Messung 6: Ganglionmitte - segmentgleicher Pedikel

Messung 7: Ganglionmitte - Pedikel ein Segment tiefer Messung 8: Nervenwurzelabgangswinkel

Schlussfolgerung: Präoperativ muss geklärt werden, ob das Operationsfeld sich auf einer konvexen oder konkaven Stelle befindet, indem eine a. p. Röntgenaufnahme erstellt wird. Aus den erarbeiteten Messwerten ergeben sich nun folgende Schlussfolgerungen für die Operation mit interlaminärem Zugang: Aus Messung (3) und (4) geht hervor, dass der Durasack zur konkaven Seite verschoben ist, sodass der laterale Durarand im konvexseitigen Situs medialer und im konkavseitigen Situs lateraler erscheint. Deswegen muss das Operationsfenster bei Lumbalskoliose auf der Konvexseite mehr nach medial und auf der Konkavseite mehr nach lateral verschoben werden.

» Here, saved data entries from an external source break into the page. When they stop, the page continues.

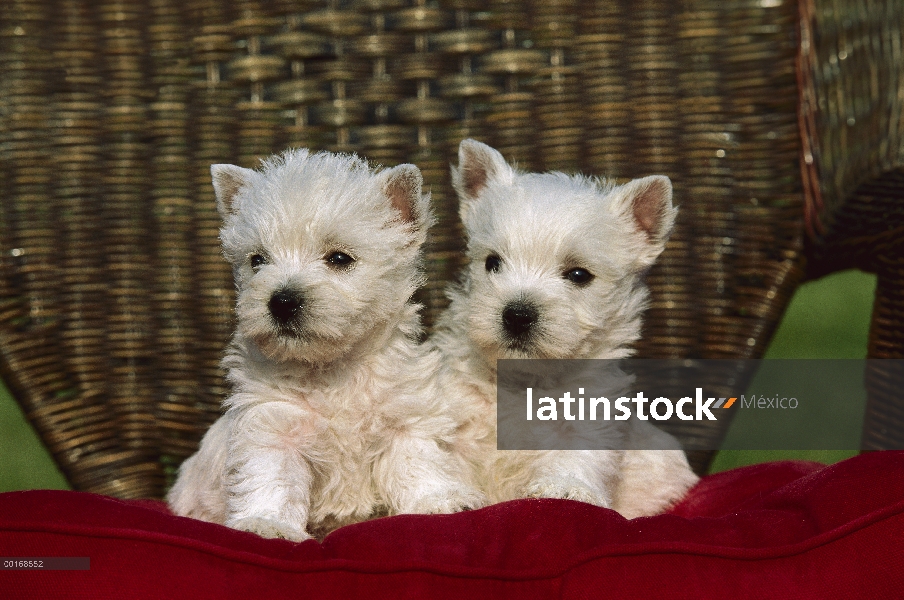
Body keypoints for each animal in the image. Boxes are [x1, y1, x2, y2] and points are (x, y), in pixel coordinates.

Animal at [167, 149, 484, 540]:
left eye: (339, 258)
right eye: (257, 260)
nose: (282, 302)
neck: (333, 370)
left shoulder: (405, 417)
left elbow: (417, 463)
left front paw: (440, 500)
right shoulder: (273, 428)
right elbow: (273, 480)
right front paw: (268, 524)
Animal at [430, 138, 700, 516]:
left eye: (578, 275)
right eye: (492, 262)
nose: (517, 315)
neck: (528, 380)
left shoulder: (589, 421)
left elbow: (576, 457)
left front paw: (566, 488)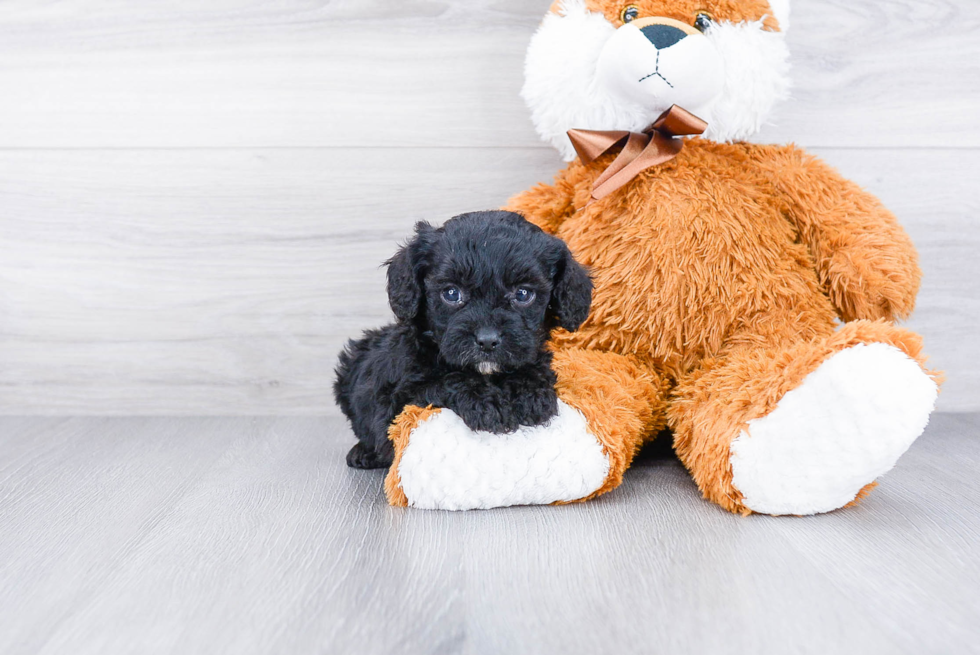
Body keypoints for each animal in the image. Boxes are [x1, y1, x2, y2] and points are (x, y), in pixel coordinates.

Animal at [332, 213, 588, 468]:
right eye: (452, 293)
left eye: (523, 294)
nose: (487, 340)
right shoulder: (396, 401)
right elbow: (445, 380)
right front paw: (486, 403)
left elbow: (533, 368)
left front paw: (530, 393)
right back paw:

Die Nervenwurzel liegt konkavseitig dichter am Pedikel als konvexseitig (Messung 6 und 7), der Nervenwurzelabgangswinkel ist bei der konkavseitigen Nervenwurzel größer als bei der konvexseitigen Nervenwurzel (Messung 8).

Die Schonung der Wirbelsäule und ihrer beinhalteten Strukturen ist das Hauptziel bei Anwendung eines mikroskopischen Verfahrens. Ist einmal der Situs freigelegt, sollte der Operateur an der richtigen Stelle sein. Andernfalls muss er sich dorthin präparieren und die Traumatisierung wird größer.